El austríaco Stefan Zweig es un escritor esencial en la literatura del siglo XX europeo. Pacifista a ultranza, pensaba que solo una Europa unida triunfaría sobre los totalitarismos. Abatido por la guerra, su exilio en América simbolizó el fracaso de un continente desgarrado por el fanatismo y la irracionalidad.
Las circunstancias históricas y personales de los escritores moldean sus obras. Ningún artesano de las letras escapa a su entorno ni puede abstraerse de las peculiaridades que rodean su vida. La creatividad de un escritor está siempre vinculada con el tipo de relación que establezca con lo que le sucede. Stefan Zweig nació en 1881 en Viena, entonces capital del imperio austro-húngaro. Miembro de una próspera familia judía asimilada, desde joven se vinculó emocional e intelectualmente a la cultura europea. Había crecido en el ambiente pleno de vitalidad de una Europa cosmopolita. Sin embargo, pronto descubrió que aquella ilusión de progreso, de prosperidad y de bienestar había desaparecido.
Su obra, traducida a más de cincuenta lenguas, constituye un perfecto vaivén entre la alegría y el desencanto. En ella destaca una fe profunda en el poder de las ideas y también el dolor frente a la violencia que arrasa con toda racionalidad. Cada uno de sus personajes libra una lucha interior entre ceder a los instintos más miserables del hombre o trabajar por la unión, la paz y la solidaridad entre hermanos.
Los libros de Zweig se vendían como se vende el pan caliente. Implacable observador de la realidad política y social de su tiempo, le preguntaron en una entrevista a qué atribuía semejante éxito: “El inesperado éxito de mis libros proviene, según creo y en última instancia de un vicio personal, a saber: que soy un lector impaciente y de mucho temperamento. Me irrita toda facundia, todo lo difuso y vagamente exaltado, lo ambiguo, lo innecesariamente morboso de una novela, de una biografía, de una exposición intelectual”.
En 1901 alcanzó el grado de doctor en Filosofía por la Universidad de Viena y durante la Primera Guerra Mundial prestó servicio a su país como empleado en la Oficina de Guerra. En ese tiempo cultivó su amor por la poesía, especialmente por la de Rainer Maria Rilke. Trabajó como corresponsal en Suiza y escribió en algunos periódicos de Hungría.
De aquella época es Jeremías, su primera obra de teatro, un texto profundamente antibelicista, inspirado en fragmentos bíblicos, donde explica cómo, en numerosas ocasiones, los líderes de los pueblos desvían a sus gobernados hacia los caminos del odio y de cómo el ser humano puede sobreponerse a una derrota terrenal para obtener una victoria espiritual.

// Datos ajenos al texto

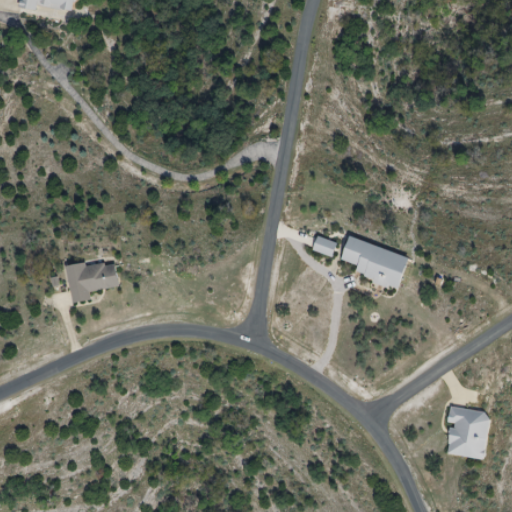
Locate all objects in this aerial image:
building: (47, 4)
road: (123, 150)
road: (281, 170)
building: (325, 247)
building: (376, 263)
building: (91, 280)
road: (338, 286)
road: (246, 337)
road: (439, 371)
building: (469, 434)
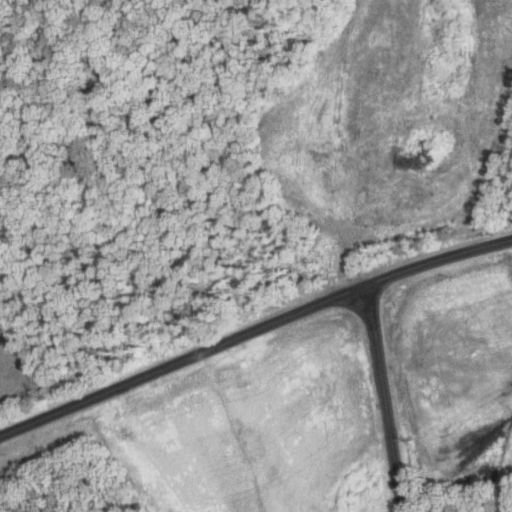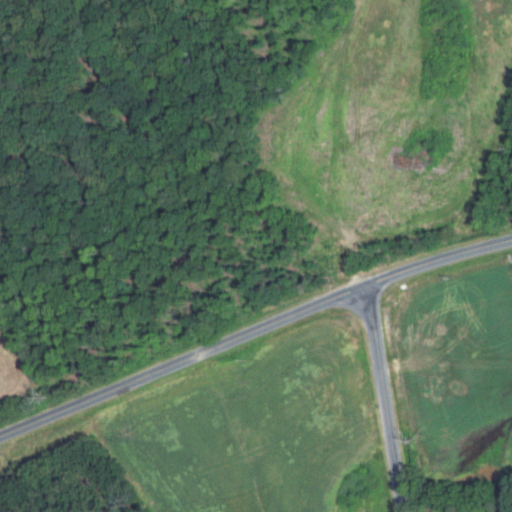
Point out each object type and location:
road: (253, 331)
road: (384, 398)
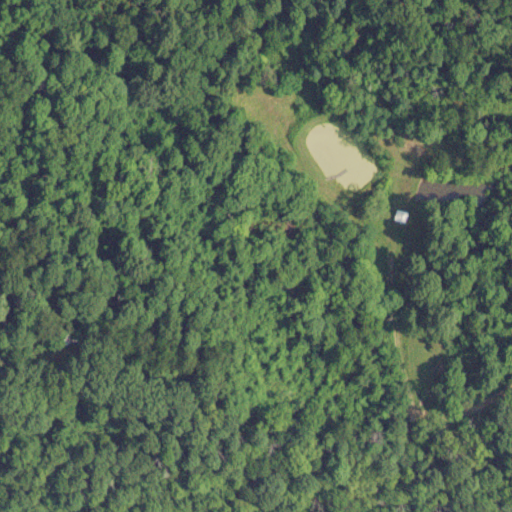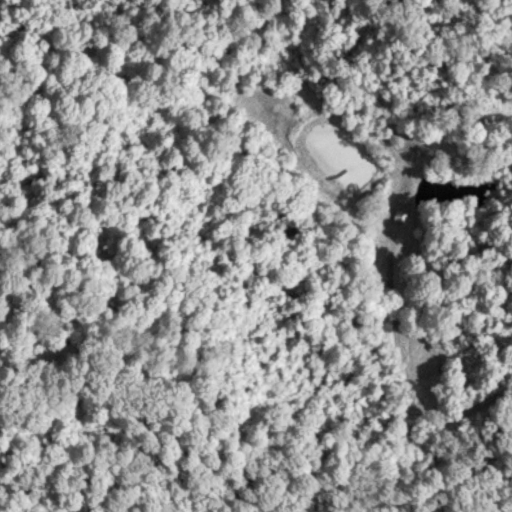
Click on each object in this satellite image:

Hambre de mundo, de conocer, de saber. Su preocupación por el futuro de Europa creció a la par que sus canas, cuando el lenguaje de las armas reemplazó cualquier intento de diálogo racional. Zweig, consciente del poder de los medios de comunicación, dedicó sus palabras a muchos poetas, escritores, intelectuales y periodistas que, en lugar de pacificar a las masas y llamarlas a la reflexión, no hacían más que enaltecer odios reprimidos, fomentando un clima de temible violencia: “Habían hecho redoblar el tambor del odio con fuerza, hasta penetrar en el oído de los más imparciales y estremecerles el corazón. Casi todos servían obedientemente a la propaganda de guerra en Alemania, Francia, Italia, Rusia y Bélgica y, por lo tanto, al delirio y el odio colectivos de la guerra, en vez de combatirla”.

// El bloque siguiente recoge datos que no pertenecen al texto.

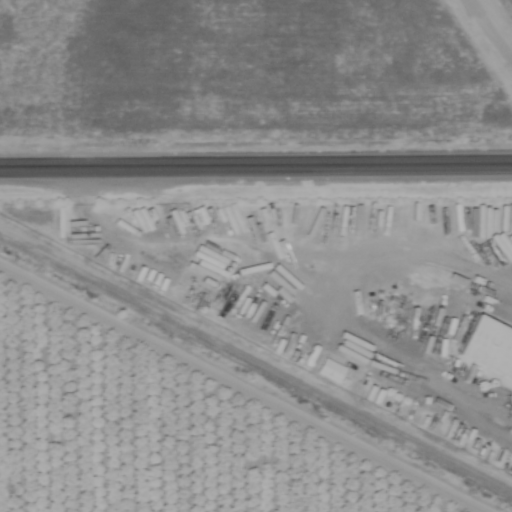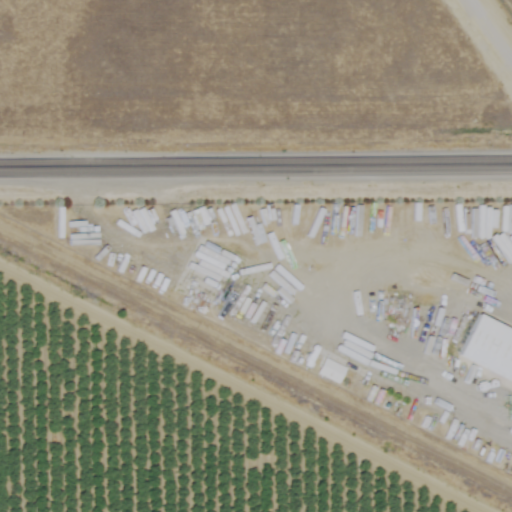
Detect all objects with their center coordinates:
road: (256, 174)
building: (486, 349)
building: (325, 369)
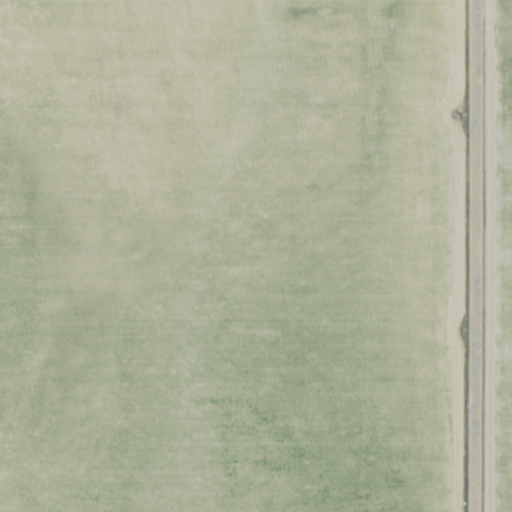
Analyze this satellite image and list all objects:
road: (473, 256)
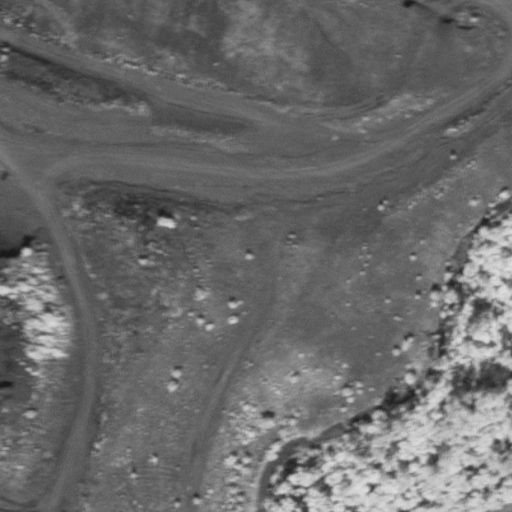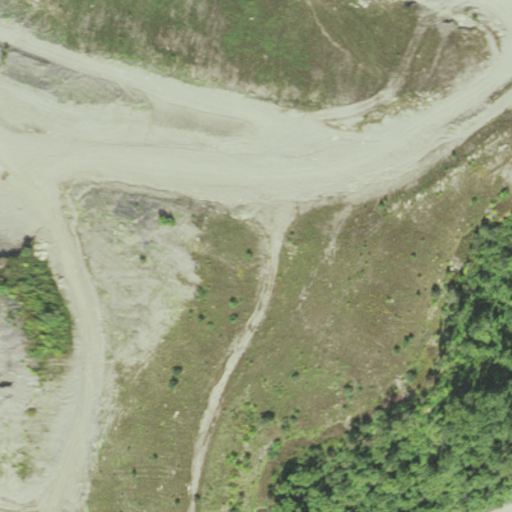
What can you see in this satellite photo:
road: (307, 146)
quarry: (228, 228)
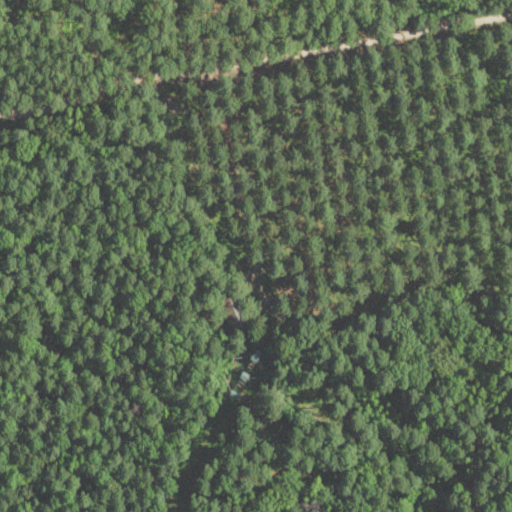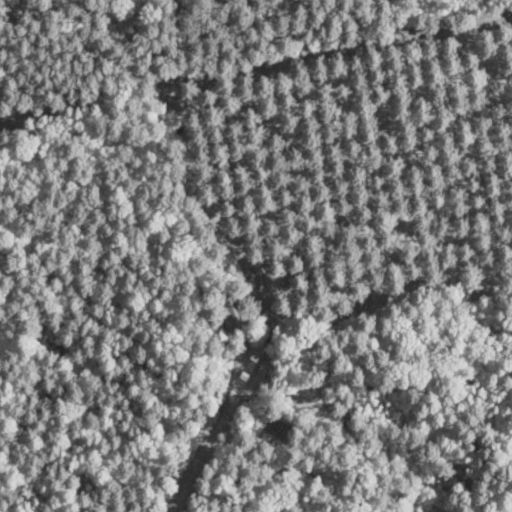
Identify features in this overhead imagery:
road: (383, 18)
road: (255, 65)
road: (227, 215)
building: (235, 311)
building: (255, 356)
building: (245, 375)
building: (235, 393)
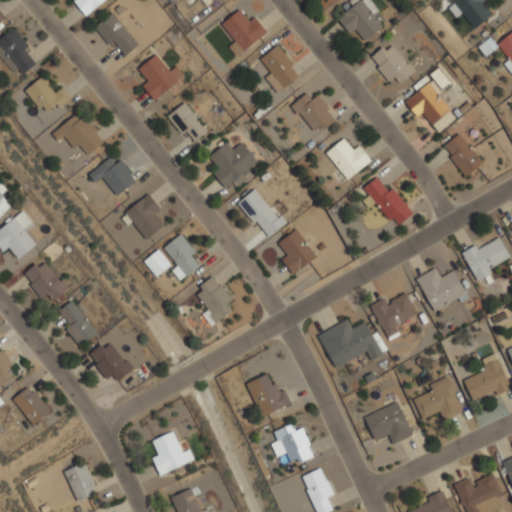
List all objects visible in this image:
building: (206, 2)
building: (206, 2)
building: (86, 5)
building: (87, 5)
building: (470, 10)
building: (470, 11)
building: (1, 15)
building: (1, 15)
building: (360, 18)
building: (361, 18)
building: (241, 30)
building: (242, 31)
building: (115, 34)
building: (115, 35)
building: (506, 48)
building: (507, 49)
building: (15, 52)
building: (16, 52)
building: (390, 63)
building: (391, 63)
building: (279, 68)
building: (278, 69)
building: (157, 76)
building: (158, 76)
building: (45, 94)
building: (46, 95)
building: (429, 106)
building: (430, 107)
road: (368, 110)
building: (313, 112)
building: (313, 112)
building: (186, 121)
building: (186, 122)
building: (78, 134)
building: (78, 134)
building: (461, 154)
building: (462, 154)
building: (347, 158)
building: (347, 158)
building: (230, 162)
building: (231, 162)
building: (112, 174)
building: (113, 175)
building: (2, 196)
building: (3, 200)
building: (385, 200)
building: (386, 201)
building: (260, 212)
building: (261, 212)
building: (143, 216)
building: (144, 217)
building: (510, 225)
building: (16, 234)
building: (16, 235)
road: (225, 243)
building: (294, 251)
building: (295, 251)
building: (182, 254)
building: (181, 256)
building: (485, 257)
building: (156, 262)
building: (156, 262)
building: (45, 280)
building: (44, 281)
building: (440, 288)
building: (212, 299)
building: (213, 301)
road: (306, 306)
building: (392, 314)
building: (75, 323)
building: (76, 323)
building: (349, 342)
building: (510, 351)
building: (108, 360)
building: (110, 361)
building: (3, 368)
building: (487, 379)
building: (487, 379)
building: (266, 395)
road: (80, 399)
building: (438, 400)
building: (30, 405)
building: (388, 423)
building: (291, 443)
building: (169, 453)
road: (440, 455)
building: (508, 467)
building: (80, 481)
building: (318, 490)
building: (478, 494)
building: (185, 501)
building: (434, 504)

Después de un matrimonio de casi dos décadas con la periodista Friderike Burger, Zweig se mudó a Suiza con su segunda esposa, Lotte Altmann. Familias enteras se desplazaron entre fronteras buscando refugio ante el ascenso de los totalitarismos: “De entre todas aquellas personas, las más dignas de lástima para mí, como si ya me hubiera asaltado un presentimiento de mi futuro destino, eran las que no tenían patria o, peor aún, las que en lugar de una patria, tenían dos o tres y no sabían a cuál pertenecían”. Al mismo tiempo, Adolf Hitler ordenaba quemar sus obras en el fuego de los malditos, de los impuros. Prohibido en su tierra y en Europa. La policía requisó su domicilio vienés. Era el fin. Nunca más volverá a su tierra natal: “Mi patria espiritual, Europa, se ha destruido a sí misma”, repitió una y otra vez.
Con la excusa de documentarse para escribir una biografía sobre María Estuardo, Zweig se trasladó con Lotte a Bath, una pequeña ciudad cercana a Bristol. Allí, el cielo eternamente gris, el escaso roce social y la particularidad de la vida inglesa aceleraron la decisión de abandonar Gran Bretaña. Decidió entonces volver, décadas después, a Nueva York.

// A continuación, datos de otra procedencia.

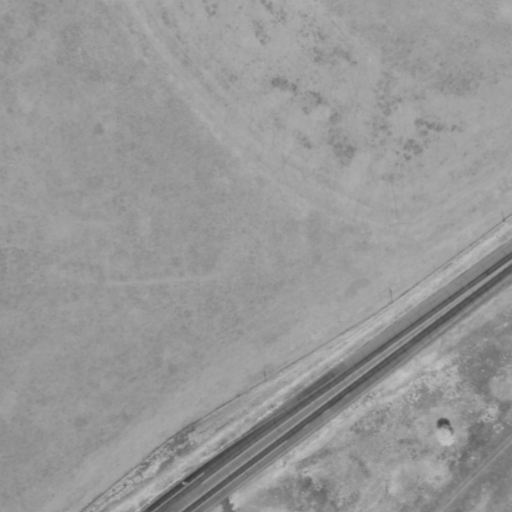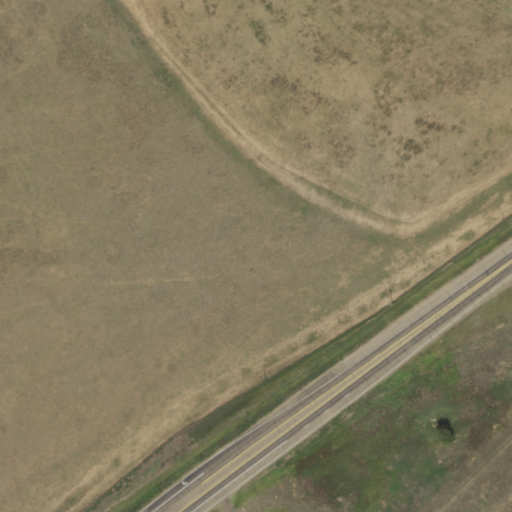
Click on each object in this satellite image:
road: (340, 385)
road: (196, 498)
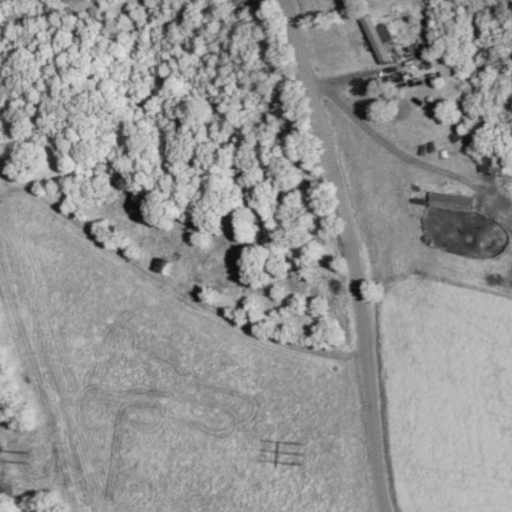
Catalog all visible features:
building: (397, 10)
building: (488, 156)
building: (449, 202)
road: (354, 252)
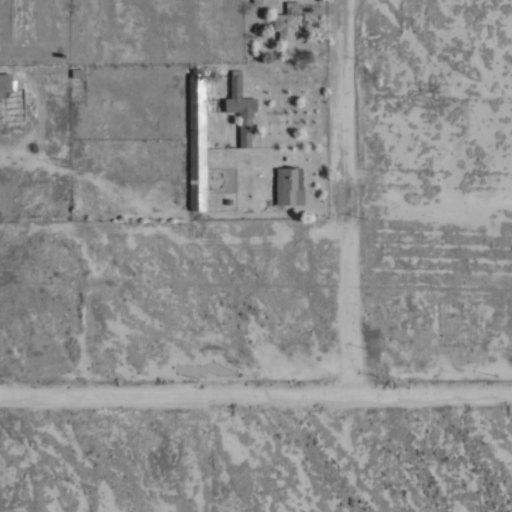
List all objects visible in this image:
building: (285, 20)
building: (285, 21)
building: (3, 82)
building: (5, 89)
building: (237, 109)
building: (239, 109)
building: (196, 141)
building: (193, 144)
building: (286, 183)
building: (286, 185)
road: (347, 196)
road: (255, 393)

Al llegar con su esposa la ciudad no es la misma de principios de siglo, aquella que visitó durante su juventud. La vida allí es difícil. Se encuentra con otros refugiados que, conocedores de la fortuna del escritor, ruegan que les ayude a salir de sus galopantes miserias. La lejanía de su querida Viena despierta una agazapada pero firme nostalgia en su espíritu batallador: “La medida más segura de toda fuerza es la resistencia que vence”.
Mientras tanto, en Alemania, un movimiento de resistencia al régimen nazi conocido como Rosa Blanca paga con la vida de sus miembros su rebeldía frente a la barbarie. Uno de sus líderes, Hans Schöll, es un ferviente lector del escritor austríaco, pero le critica por su silencio. Zweig cree en las ideas, en las palabras que hilvanan un discurso racional, pero no en el “compromiso” del intelectual que se pone al servicio de una causa política: “El artista que cree en la justicia nunca puede fascinar a las masas ni darles eslóganes. El intelectual debe permanecer cerca de sus libros. Ningún intelectual ha estado preparado para lo que requiere el liderazgo popular”.
Zweig pasó gran parte de su estancia norteamericana preparando sus memorias. Pensó en titularlas Europa fue mi vida, Los años irrecuperables o Nuestra generación. Finalmente salieron con el título de El mundo de ayer. Memorias de un europeo. En aquellos largos días solo abandonaba su habitación para comer y regresaba para escribir y dormir. Agotado de su aventura estadounidense, quiso volver a Inglaterra, pero ya era tarde: los pasajes aéreos eran casi imposibles de conseguir y el trayecto en barco muy peligroso debido a la tenaz vigilancia de los submarinos alemanes. Él y Lotte sopesaron vivir en Cuba o Paraguay, aunque se decantaron por Brasil como próximo destino. Antes de partir, en agosto de 1941, regaló su querida máquina de escribir a su amigo Joachim Mass: “Puedes quedártela como un regalo. Ya no la necesitaré más”.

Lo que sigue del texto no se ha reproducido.